“We strive for a relationship with China but…”, EAM Jaishankar in Washington DC
29 September, 2022 | Pranay Lad
S. Jaishankar, the minister of external affairs, stated on Wednesday that India and China will continue to have a relationship based on “mutual” sensitivity, respect, and interest. Jais...
S. Jaishankar, the minister of external affairs, stated on Wednesday that India and China will continue to have a relationship based on “mutual” sensitivity, respect, and interest.
Jaishankar made the statements in response to a query on Beijing’s repeated assertions that relations between the two nations are “good”.
According to Sun Weidong, China’s ambassador to India, “the era of emergency reaction since the Galwan Valley incident has essentially come to an end, and the border situation is now reverting to routine administration and control.”
“In my opinion, what I’ve said is an appropriate policy evaluation of where things stand in our ties.
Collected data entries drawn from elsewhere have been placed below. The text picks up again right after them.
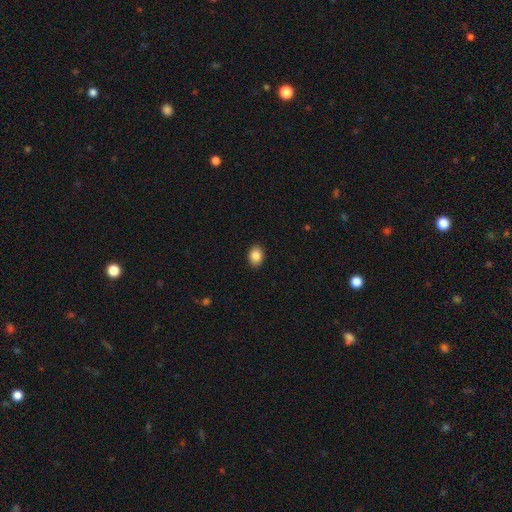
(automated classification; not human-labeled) A smooth galaxy with no disk features (87%) that is in between round and cigar-shaped (68%). Merging: none (90%).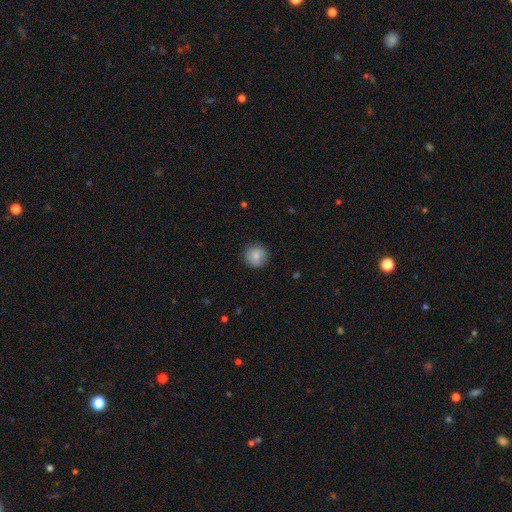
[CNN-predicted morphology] Smooth or featured? Predicted: smooth (p=0.84). How rounded? Predicted: round (p=0.94). Merging? Predicted: none (p=0.87).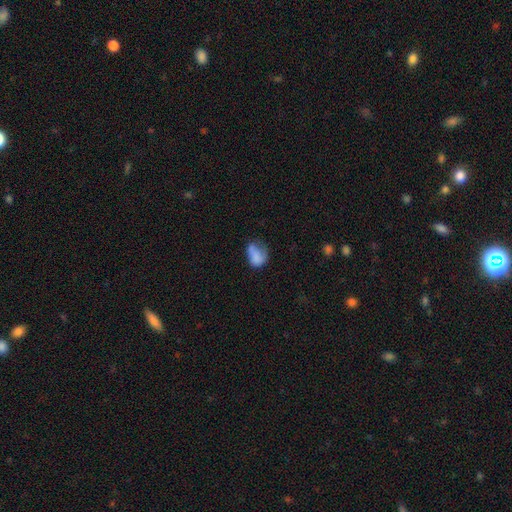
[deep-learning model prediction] Morphology: type=smooth (71%); roundness=in between (75%); merging=minor disturbance (32%).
In a press conference, Jaishankar firmly stated, “We continue to work toward a relationship with China, but one that is based on mutual sensitivity, shared respect, and mutual interest.
S. Jaishankar, who is now in Washington, D.C., after travelling to the US to attend the recently completed UN General Assembly, has met with his American counterpart, Antony Blinken, and other top Biden Administration officials.
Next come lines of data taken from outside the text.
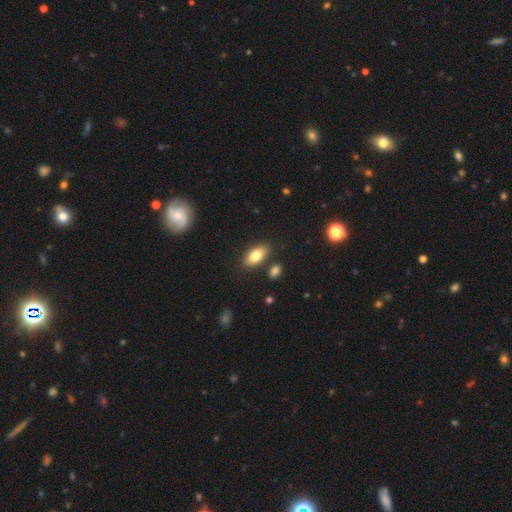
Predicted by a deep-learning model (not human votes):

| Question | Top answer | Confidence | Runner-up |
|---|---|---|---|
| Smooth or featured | smooth | 80% | featured or disk (12%) |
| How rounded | in between | 91% | cigar-shaped (5%) |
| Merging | none | 81% | minor disturbance (11%) |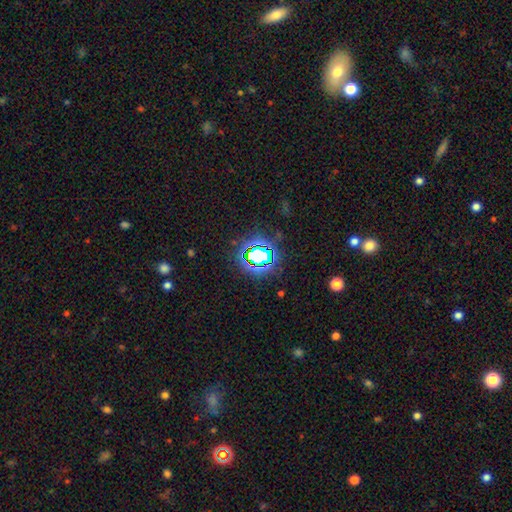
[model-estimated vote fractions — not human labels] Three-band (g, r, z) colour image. It shows a star or artifact, not a galaxy (70%).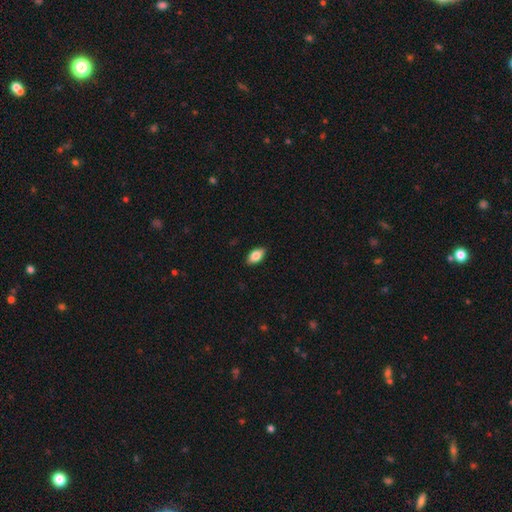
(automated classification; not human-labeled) smooth 82%, featured or disk 11%, star or artifact 7%. Down the decision tree: how rounded — in between (92%); merging — none (89%).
The two sides have transitioned from the “emergency response” that followed the conflict in the Galwan Valley in June 2020 to “normalised management and control,” according to the Chinese ambassador to India, Sun Weidong, who also claimed that the situation on the India-China border is “overall stable.”
When asked what he thought of Weidong’s statement, Jaishankar replied, “I think if the spokesman of a foreign ministry were to say something, I would encourage you to see a remark from the spokesperson of the Foreign Ministry of the relevant nation.”
The Chinese claim that the overall relationship between India and China is normal is categorically refuted by Jaishankar’s words.
A few days prior, Jaishankar attacked China in his remarks at the UNSC session on Ukraine without specifically mentioning it. Jaishankar stated: “The battle against impunity is important to the greater quest of establishing peace and justice,” in relation to Beijing’s move to prevent the naming of terrorists. On this matter, the Security Council must convey a clear and unequivocal statement. Politics should never ever be used as a shield to avoid responsibility. not even to encourage impunity. Sadly, we have recently witnessed this in this very chamber when it comes to sanctioning some of the most feared terrorists in the world.
There was an “unease” when images of Jaishankar and his Chinese colleague Foreign Minister Wang Yi were taken at a BRICS gathering in New York last week, only one day after Jaishankar made his UNSC comment. The two foreign ministers did not have any bilateral meetings.
At the most recent Shanghai Cooperation Organization conference, Prime Minister Modi and Chinese President Xi Jinping had a similarly unpleasant encounter while posing for a group photo. There were no conversations between the two leaders.
Following more than two dozen rounds of diplomatic and military negotiations, India and China have removed their frontline soldiers from the two banks of Pangong Lake, Gogra, and Hot Springs.
However, there has been no forward movement on other friction points such as Demchok and Depsang.